A recent interview with GERB MEP Andrey Novakov centred on Bulgaria’s trajectory towards Schengen and eurozone membership.
Novakov admitted that Bulgaria has fulfilled the Schengen criteria when talking about joining the eurozone, however, he emphasised the need to bring inflation down to 2%, which is a prerequisite for participation in the eurozone. He expects that fighting inflation will be the most important task for the new government.
Andrey Novakov said that accession to the land-based Schengen zone is possible in 2025, when Austria forms a new government. He said Bulgaria is determined to join Schengen and sees the potential to overcome the difficulties of joining the eurozone at the same time.
The MP responded to criticism from the opposition, calling concerns about queues at the border temporary and assuring that they would soon disappear. He called the delays a consequence of the upcoming elections in Austria, where nationalist rhetoric is being used for political gain. Novakov argued that Bulgaria’s commitments to the EU, especially with regard to the Dublin Refugee Agreement, remain unchanged.

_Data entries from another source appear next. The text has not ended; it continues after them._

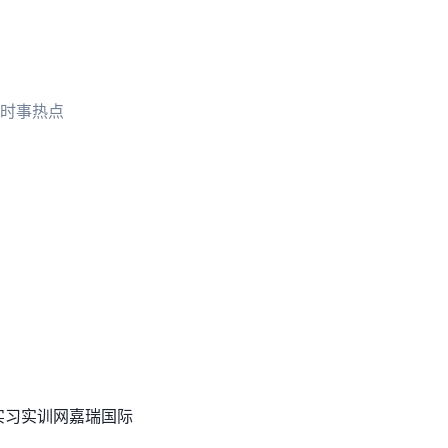
时事热点
实习实训网
嘉瑞国际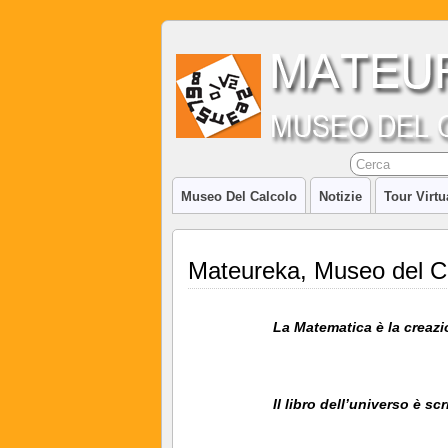
Museo Del Calcolo
Notizie
Tour Virtu
Mateureka, Museo del C
La Matematica è la creazi
Il libro dell’universo è s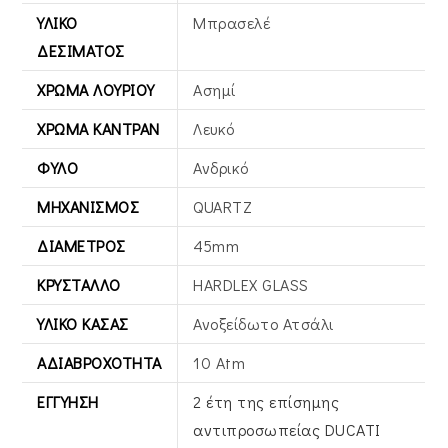
ΥΛΙΚΌ
Μπρασελέ
ΔΕΣΊΜΑΤΟΣ
ΧΡΏΜΑ ΛΟΥΡΙΟΎ
Ασημί
ΧΡΏΜΑ ΚΑΝΤΡΆΝ
Λευκό
ΦΎΛΟ
Ανδρικό
ΜΗΧΑΝΙΣΜΌΣ
QUARTZ
ΔΙΆΜΕΤΡΟΣ
45mm
ΚΡΎΣΤΑΛΛΟ
HARDLEX GLASS
ΥΛΙΚΌ ΚΆΣΑΣ
Ανοξείδωτο Ατσάλι
ΑΔΙΑΒΡΟΧΌΤΗΤΑ
10 Atm
ΕΓΓΎΗΣΗ
2 έτη της επίσημης
αντιπροσωπείας DUCATI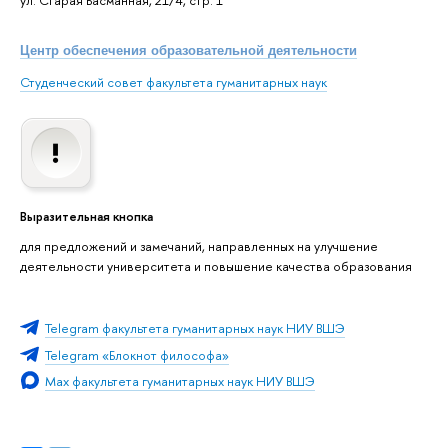
Центр обеспечения образовательной деятельности
Студенческий совет факультета гуманитарных наук
Выразительная кнопка
для предложений и замечаний, направленных на улучшение
деятельности университета и повышение качества образования
Telegram факультета гуманитарных наук НИУ ВШЭ
Telegram «Блокнот философа»
Max факультета гуманитарных наук НИУ ВШЭ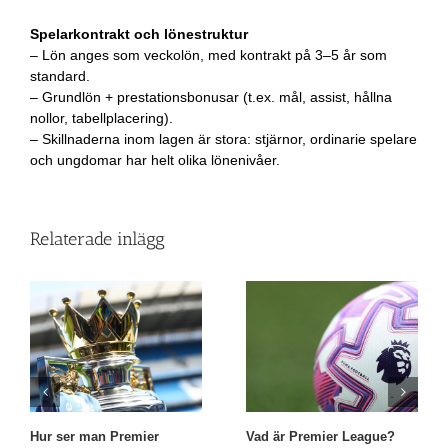
Spelarkontrakt och lönestruktur
– Lön anges som veckolön, med kontrakt på 3–5 år som
standard.
– Grundlön + prestationsbonusar (t.ex. mål, assist, hållna
nollor, tabellplacering).
– Skillnaderna inom lagen är stora: stjärnor, ordinarie spelare
och ungdomar har helt olika lönenivåer.
Relaterade inlägg
Hur ser man Premier
Vad är Premier League?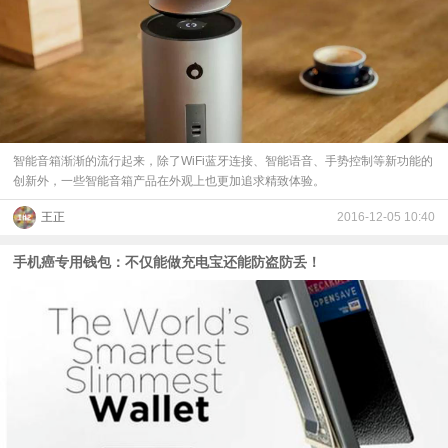
智能音箱渐渐的流行起来，除了WiFi蓝牙连接、智能语音、手势控制等新功能的
创新外，一些智能音箱产品在外观上也更加追求精致体验。
王正
2016-12-05 10:40
手机癌专用钱包：不仅能做充电宝还能防盗防丢！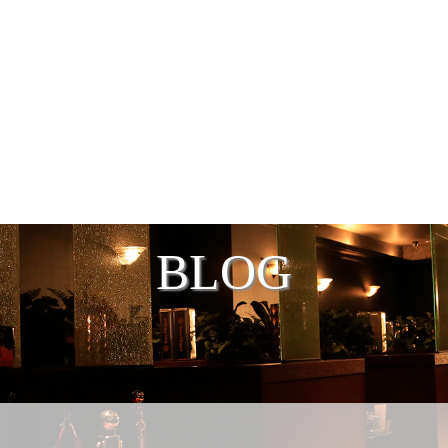
2024年 8月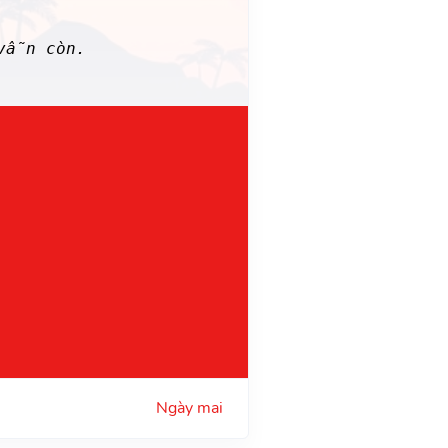
 vẫn còn.
Ngày mai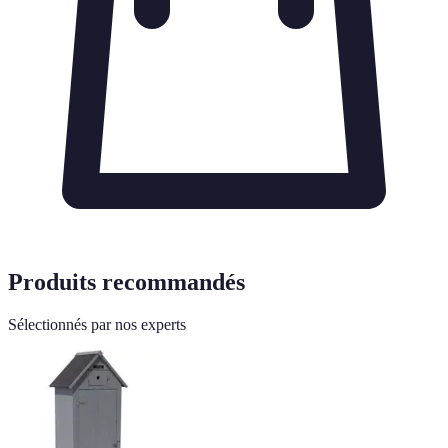
Produits recommandés
Sélectionnés par nos experts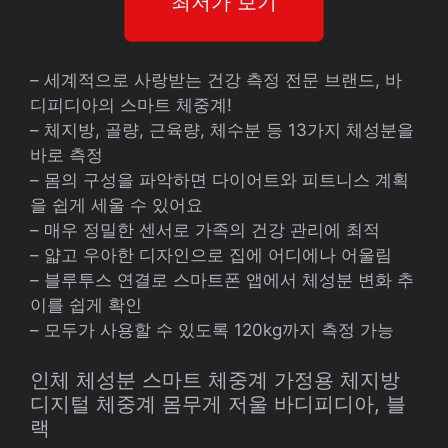
최저가 보기
– 세계적으로 사랑받는 건강 측정 전문 브랜드, 바
디피디아의 스마트 체중계!
– 체지방, 골량, 근육량, 체수분 등 13가지 체성분을
바로 측정
– 몸의 구성을 파악하면 다이어트와 피트니스 계획
을 쉽게 세울 수 있어요
– 매우 정밀한 센서로 가족의 건강 관리에 최적
– 얇고 우아한 디자인으로 집에 어디에나 어울림
– 블루투스 연결로 스마트폰 앱에서 체성분 변화 추
이를 쉽게 확인
– 모두가 사용할 수 있도록 120kg까지 측정 가능
인체 체성분 스마트 체중계 가정용 체지방
디지털 체중계 몸무게 저울 바디피디아, 블
랙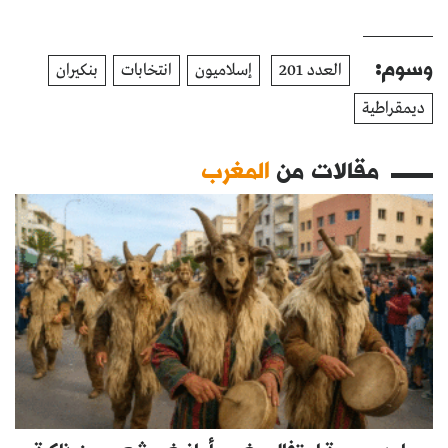
وسوم:
العدد 201
إسلاميون
انتخابات
بنكيران
ديمقراطية
مقالات من
المغرب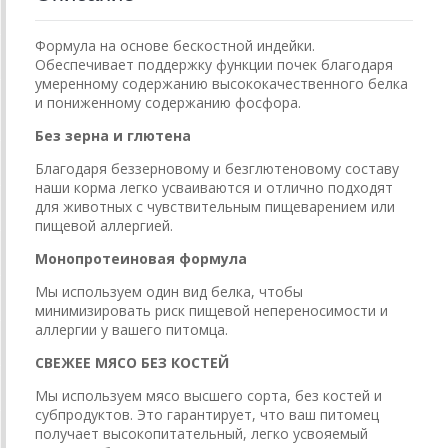
Формула на основе бескостной индейки.
Обеспечивает поддержку функции почек благодаря
умеренному содержанию высококачественного белка
и пониженному содержанию фосфора.
Без зерна и глютена
Благодаря беззерновому и безглютеновому составу
наши корма легко усваиваются и отлично подходят
для животных с чувствительным пищеварением или
пищевой аллергией.
Монопротеиновая формула
Мы используем один вид белка, чтобы
минимизировать риск пищевой непереносимости и
аллергии у вашего питомца.
СВЕЖЕЕ МЯСО БЕЗ КОСТЕЙ
Мы используем мясо высшего сорта, без костей и
субпродуктов. Это гарантирует, что ваш питомец
получает высокопитательный, легко усвояемый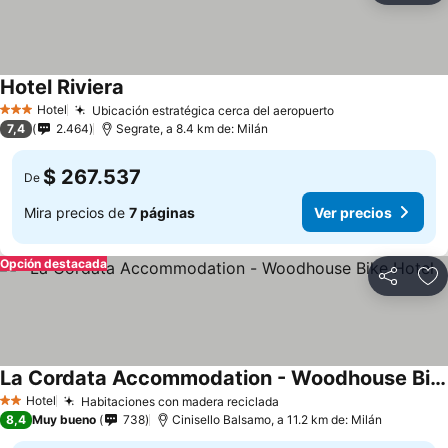
Hotel Riviera
Hotel
Ubicación estratégica cerca del aeropuerto
3 Estrellas
7,4
2.464
Segrate, a 8.4 km de: Milán
$ 267.537
De
Mira precios de
7 páginas
Ver precios
Opción destacada
Compartir
Ag
La Cordata Accommodation - Woodhouse Bike Hotel
Hotel
Habitaciones con madera reciclada
2 Estrellas
8,4
Muy bueno
738
Cinisello Balsamo, a 11.2 km de: Milán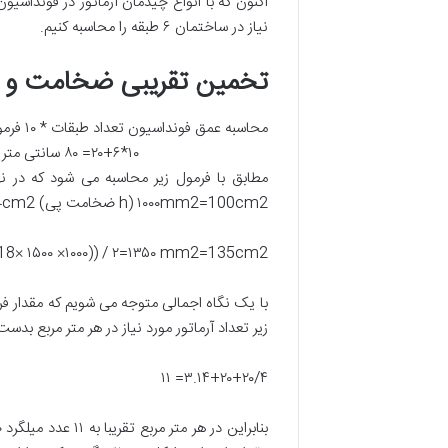
اکنون که با انواع چیدمان آرماتور در فونداسی
نیاز در ساختمان ۶ طبقه را محاسبه کنیم.
تخمین تقریبی ضخامت و اب
۱۰۰۰mm2=100cm2 (h ضخامت پی) ۹۴۰mm2= 94cm2 (d عمق موثر)
018× ۱۵۰۰ ×۱۰۰۰)) / ۲=۱۳۵۰ mm2=135cm2
زیر تعداد آرماتور مورد نیاز در هر متر مربع بدست
۳.۱۴+۲۰+۲۰/۴= ۱۱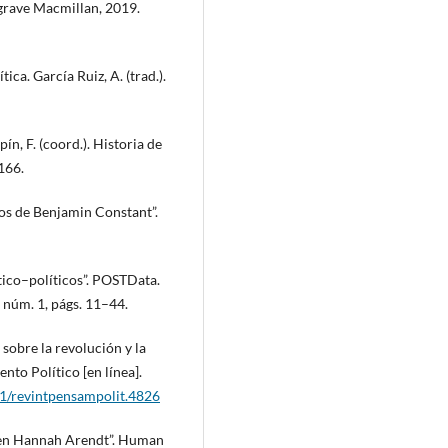
grave Macmillan, 2019.
a. García Ruiz, A. (trad.).
n, F. (coord.). Historia de
166.
os de Benjamin Constant”.
tico–políticos”. POSTData.
, núm. 1, págs. 11–44.
bre la revolución y la
nto Político [en línea].
61/revintpensampolit.4826
 en Hannah Arendt”. Human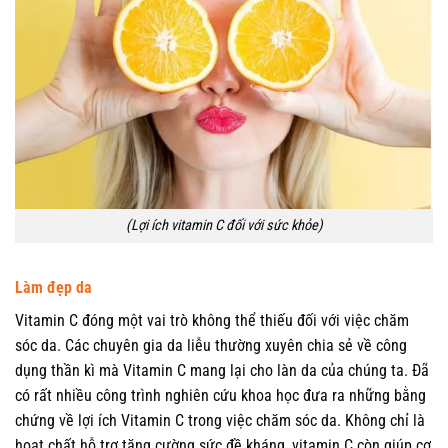
(Lợi ích vitamin C đối với sức khỏe)
Làm đẹp da
Vitamin C đóng một vai trò không thể thiếu đối với việc chăm
sóc da. Các chuyên gia da liễu thường xuyên chia sẻ về công
dụng thần kì mà Vitamin C mang lại cho làn da của chúng ta. Đã
có rất nhiều công trình nghiên cứu khoa học đưa ra những bằng
chứng về lợi ích Vitamin C trong việc chăm sóc da. Không chỉ là
hoạt chất hỗ trợ tăng cường sức đề kháng, vitamin C còn giúp cơ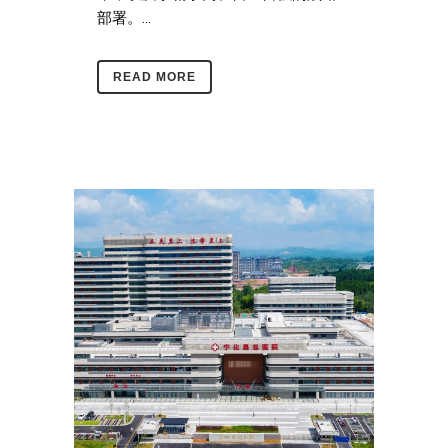
部署。...
READ MORE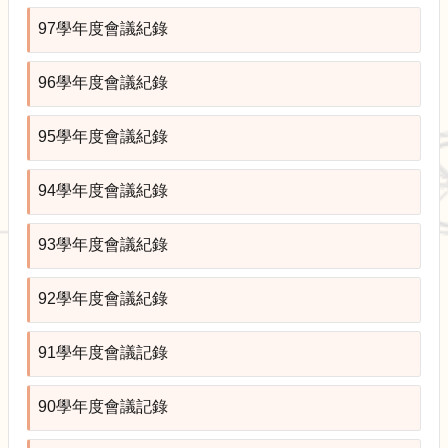
校
園
97學年度會議紀錄
規
劃
96學年度會議紀錄
報
告
書
95學年度會議紀錄
生
物
94學年度會議紀錄
多
樣
93學年度會議紀錄
性
校
92學年度會議紀錄
園
風
91學年度會議記錄
貌
公
90學年度會議記錄
共
藝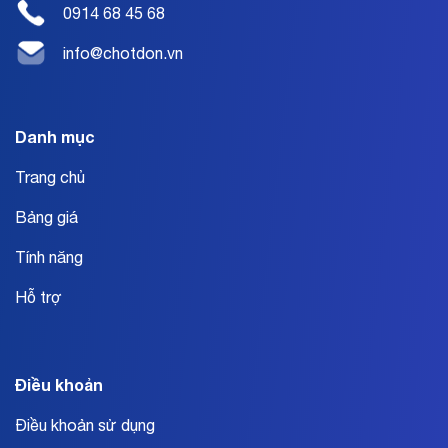
0914 68 45 68
info@chotdon.vn
Danh mục
Trang chủ
Bảng giá
Tính năng
Hỗ trợ
Điều khoản
Điều khoản sử dụng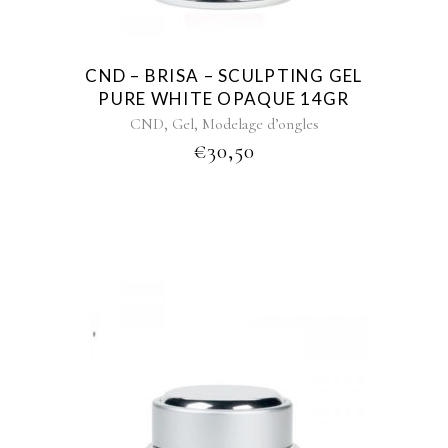
CND – BRISA – SCULPTING GEL
PURE WHITE OPAQUE 14GR
,
,
CND
Gel
Modelage d’ongles
€
30,50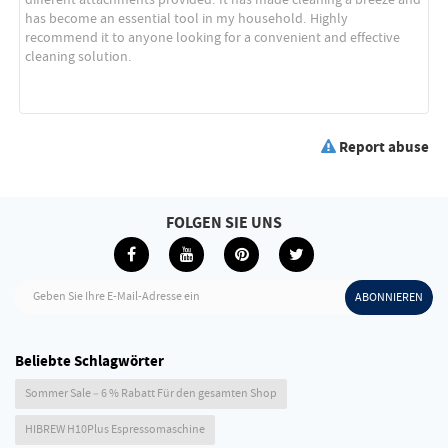
Report abuse
FOLGEN SIE UNS
Geben Sie Ihre E-Mail-Adresse ein
ABONNIEREN
Beliebte Schlagwörter
Sommer Sale – 6 % Rabatt Für den gesamten Shop
HIBREW H10Plus Espressomaschine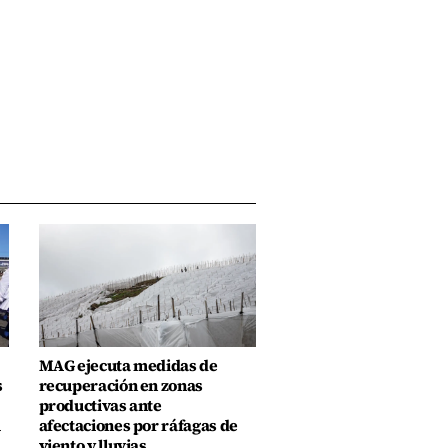
MAG ejecuta medidas de
s
recuperación en zonas
productivas ante
u
afectaciones por ráfagas de
viento y lluvias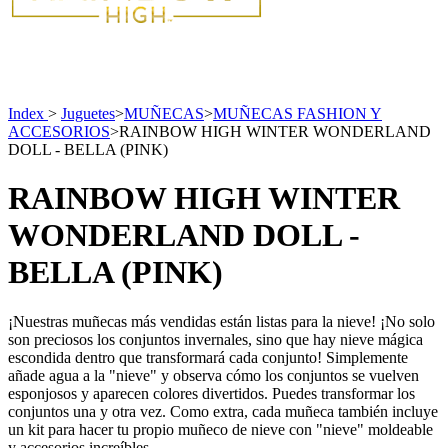
Index
>
Juguetes
>
MUÑECAS
>
MUÑECAS FASHION Y
ACCESORIOS
>
RAINBOW HIGH WINTER WONDERLAND
DOLL - BELLA (PINK)
RAINBOW HIGH WINTER
WONDERLAND DOLL -
BELLA (PINK)
¡Nuestras muñecas más vendidas están listas para la nieve! ¡No solo
son preciosos los conjuntos invernales, sino que hay nieve mágica
escondida dentro que transformará cada conjunto! Simplemente
añade agua a la "nieve" y observa cómo los conjuntos se vuelven
esponjosos y aparecen colores divertidos. Puedes transformar los
conjuntos una y otra vez. Como extra, cada muñeca también incluye
un kit para hacer tu propio muñeco de nieve con "nieve" moldeable
y accesorios increíbles….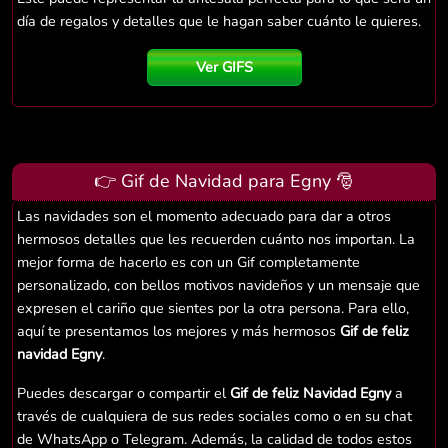
día de regalos y detalles que le hagan saber cuánto le quieres.
Ver GIFS
👉 Gif de Navidad para Egny 🎅
Las navidades son el momento adecuado para dar a otros
hermosos detalles que les recuerden cuánto nos importan. La
mejor forma de hacerlo es con un Gif completamente
personalizado, con bellos motivos navideños y un mensaje que
expresen el cariño que sientes por la otra persona. Para ello,
aquí te presentamos los mejores y más hermosos
Gif de feliz
navidad Egny
.
Puedes descargar o compartir el
Gif de feliz Navidad Egny
a
través de cualquiera de sus redes sociales como o en su chat
de WhatsApp o Telegram. Además, la calidad de todos estos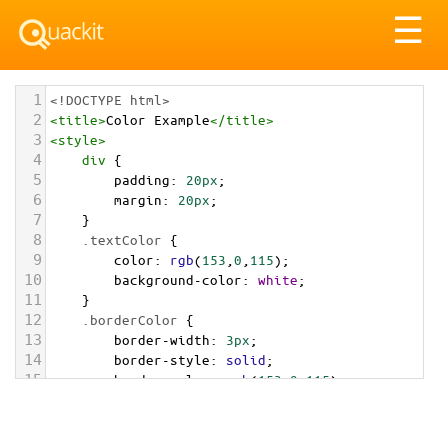
Tog
☰
nav
1
<!DOCTYPE html>
2
<
title
>
Color Example
</
title
>
3
<
style
>
4
div
 {
5
padding
: 
20px
;
6
margin
: 
20px
;
7
    }
8
.textColor
 {
9
color
: 
rgb
(
153
,
0
,
115
);
10
background-color
: 
white
;
11
    }
12
.borderColor
 {
13
border-width
: 
3px
;
14
border-style
: 
solid
;
15
border-color
: 
rgb
(
153
,
0
,
115
);
16
    }
17
.backgroundColor
 {
18
background-color
: 
rgb
(
153
,
0
,
115
);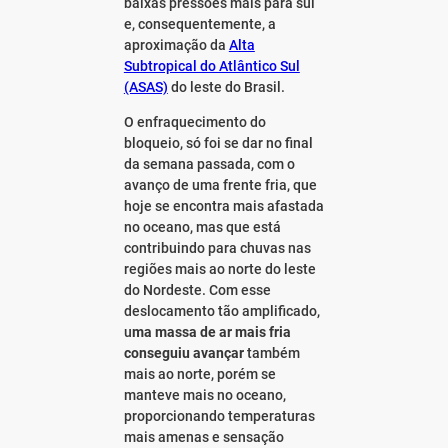
baixas pressões mais para sul
e, consequentemente, a
aproximação da
Alta
Subtropical do Atlântico Sul
(ASAS)
do leste do Brasil.
O enfraquecimento do
bloqueio, só foi se dar no final
da semana passada, com o
avanço de uma frente fria, que
hoje se encontra mais afastada
no oceano, mas que está
contribuindo para chuvas nas
regiões mais ao norte do leste
do Nordeste. Com esse
deslocamento tão amplificado,
u
ma massa de ar mais fria
conseguiu avançar
também
mais ao norte, porém se
manteve mais no oceano,
proporcionando temperaturas
mais amenas e sensação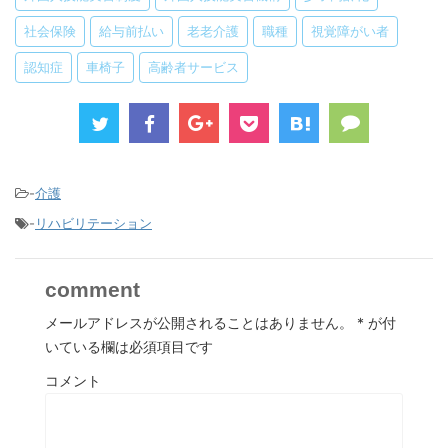
社会保険
給与前払い
老老介護
職種
視覚障がい者
認知症
車椅子
高齢者サービス
-
介護
-
リハビリテーション
comment
メールアドレスが公開されることはありません。
*
が付
いている欄は必須項目です
コメント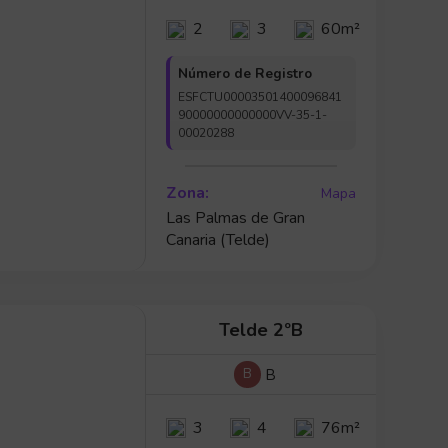
2
3
60m²
Número de Registro
ESFCTU00003501400096841
90000000000000VV-35-1-
00020288
Zona:
Mapa
Las Palmas de Gran
Canaria (Telde)
Telde 2ºB
B
B
3
4
76m²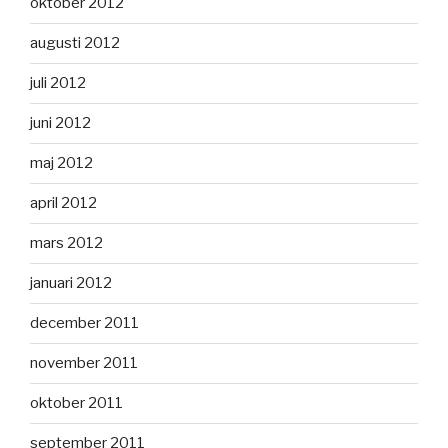
oktober 2012
augusti 2012
juli 2012
juni 2012
maj 2012
april 2012
mars 2012
januari 2012
december 2011
november 2011
oktober 2011
september 2011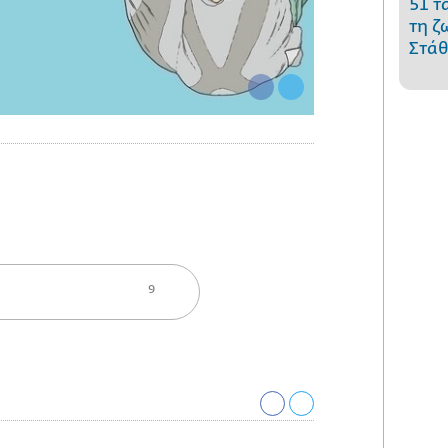
51 τ
τη ζ
Στάθ
9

Regarding the use of EU funds, Novakov admitted that Bulgaria risks losing funds due to delays in the implementation of the Public Administration Reform Programme (PVU). He explained that although the PVU was ready in 2020, disbursements did not start until 2023, leaving a tight deadline until the end of 2026. Novakov expressed concern over the possible loss of funds, but noted that achieving a disbursement rate of more than 80 per cent was still a high level.